On a visit to Taormina on Sicily, our hotel was situated so that we could stand on our balcony and see Mount Etna in the distance. I told my husband how great it was that the locals had strung colored lights down the mountainside. Ron said, “It’s not lights. It’s lava.” I said, “No way is that lava! Look at the colors. It’s lights!” The next day, we made our way to the top of Mount Etna. And everywhere were flowing streams of burning molten lava. Even when someone offered to cast me a lava-ashtray to take home, I still had trouble believing it.
Ron always gets this stuff right. So no one wants to play geography games with him. The really good thing about him though is that when something like this happens, he doesn’t rub it in my face. I’ve asked him why, and he says that staying supportive of us is always most important.
Staying supportive of people who are acting in ways that drive us crazy can be a challenge. Ron’s told me the story of his first delivery as an OB-GYN resident. It was a quiet night on the ward, and he was sitting in the nurses’ station, where they were teaching him to knit. They heard the elevator ping, announcing a new patient. And a foreign man burst through the doors, yelling “Help! Help!” while pushing his rapidly crowning wife in a wheel chair.
Everyone went into quick action, including Ron who would finally get to practice what he came to medicine for – to deliver babies! The husband had a different plan though. When Ron tried to check his wife’s progress, the man took off his coat and threw it over her so that Ron couldn’t see her, while yelling in broken English about the inappropriateness of a strange man looking at his wife. What was Ron to do? First, he calmed the man by assuring him that everything would be OK. And then he delivered his first baby by poking around under a raincoat without looking.
I often wonder how Ron can stay so calm, allowing people around him to save face. He says that when disruptive energy comes at him, it helps to focus on the cause of the distress rather than whether he should react with the same type of energy – returning anger for anger, or hurt for hurt. He has a strong belief that why people do what they do matters more than what they do. And that when people lose it, the most important issue is their need to be supported – much more important than whether they’re acting as a catalyst for him to feel offended.
I try to do the same. I like to tell my sons: “Make your partner right,” and “Make your child right.” But I used to catch myself making Ron wrong. I’d let him know when I believed he was wrong or when he’d done something incorrectly, and I’d nag him when he’d promised to do something but hadn’t done it. And it was really working against me, because I kept activating what I focused on and getting more of what I noticed. Eventually, I realized what I was doing. Firing missiles at Ron wasn’t resolving whatever frustration or resentment I felt. And it was slowly eroding our relationship.
How did I change? I began to look for ways to resolve my issues without involving Ron. Plus, I knew that my way of relating with him had more to do with my beliefs than with him. So I managed my perception of him, keeping it positive, knowing that he’d become whatever I chose to see. I took a softer stance toward him by focusing on what I liked. And that brought out the best in both of us and resulted in better feelings. Now, I’m almost always able to focus on Ron’s best qualities. At least that’s my goal. And I feel protective of his self-esteem. I make him right.

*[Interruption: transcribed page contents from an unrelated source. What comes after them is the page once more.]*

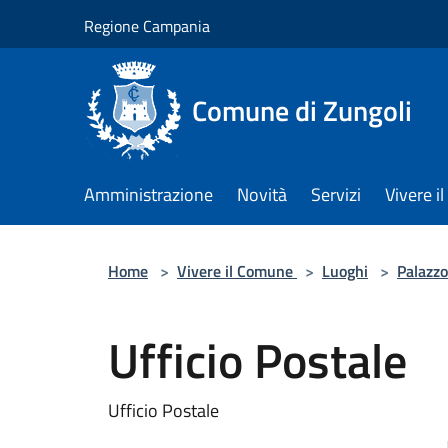
Salta al contenuto principale
Regione Campania
Comune di Zungoli
Amministrazione
Novità
Servizi
Vivere 
Home
>
Vivere il Comune
>
Luoghi
>
Palazzo
Ufficio Postale
Ufficio Postale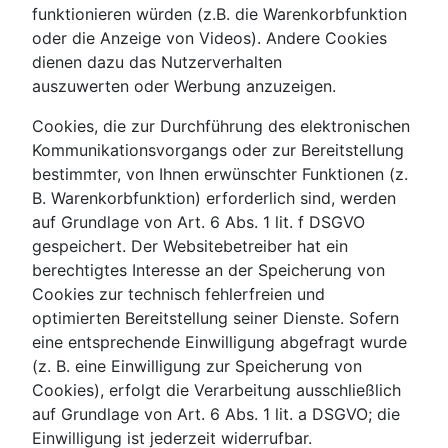
funktionieren würden (z.B. die Warenkorbfunktion
oder die Anzeige von Videos). Andere Cookies
dienen dazu das Nutzerverhalten
auszuwerten oder Werbung anzuzeigen.
Cookies, die zur Durchführung des elektronischen
Kommunikationsvorgangs oder zur Bereitstellung
bestimmter, von Ihnen erwünschter Funktionen (z.
B. Warenkorbfunktion) erforderlich sind, werden
auf Grundlage von Art. 6 Abs. 1 lit. f DSGVO
gespeichert. Der Websitebetreiber hat ein
berechtigtes Interesse an der Speicherung von
Cookies zur technisch fehlerfreien und
optimierten Bereitstellung seiner Dienste. Sofern
eine entsprechende Einwilligung abgefragt wurde
(z. B. eine Einwilligung zur Speicherung von
Cookies), erfolgt die Verarbeitung ausschließlich
auf Grundlage von Art. 6 Abs. 1 lit. a DSGVO; die
Einwilligung ist jederzeit widerrufbar.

But sometimes, I just get ornery. That’s when it’s important to be honest and name the name of what I’m doing. “I’m acting bitchy. It’s not personal. I just need a chance to blow off steam. Can you handle it?” I’m responsible for my emotions – no one else is responsible, least of all Ron. And it’s not appropriate for me to make him wrong so that I can justify my outbursts. So I need to get Ron’s agreement that it’s OK for me to vent. “I want a turn to vent now. Can you just listen to me? I’m not looking for a solution. I just need to unload.” If he says, “I can’t handle it right now,” I have to stop and find a different outlet. If he’s up for it and gives me the green light, I can go ahead. But it’s still my responsibility to safeguard both of us – because staying supportive of us is always most important.
Expressing appreciation does more than anything else to create positive change in relationships. So I make it a point to tell Ron when and why I feel grateful.
When my son was in university, he wrote a birthday card to Ron, who’s his stepfather, and he really nailed the appreciation-thing: “You inspire me to be better, including getting on my feet and enjoying life within my means. I use you as a role model when I see others being wasteful or avoiding work. Because of you, I enjoy working and saving. I pack my lunch because you pack your lunch. I ride my bike to work because you ride your bike. If everyone had your character, sense of duty and generosity, the world would be better off.”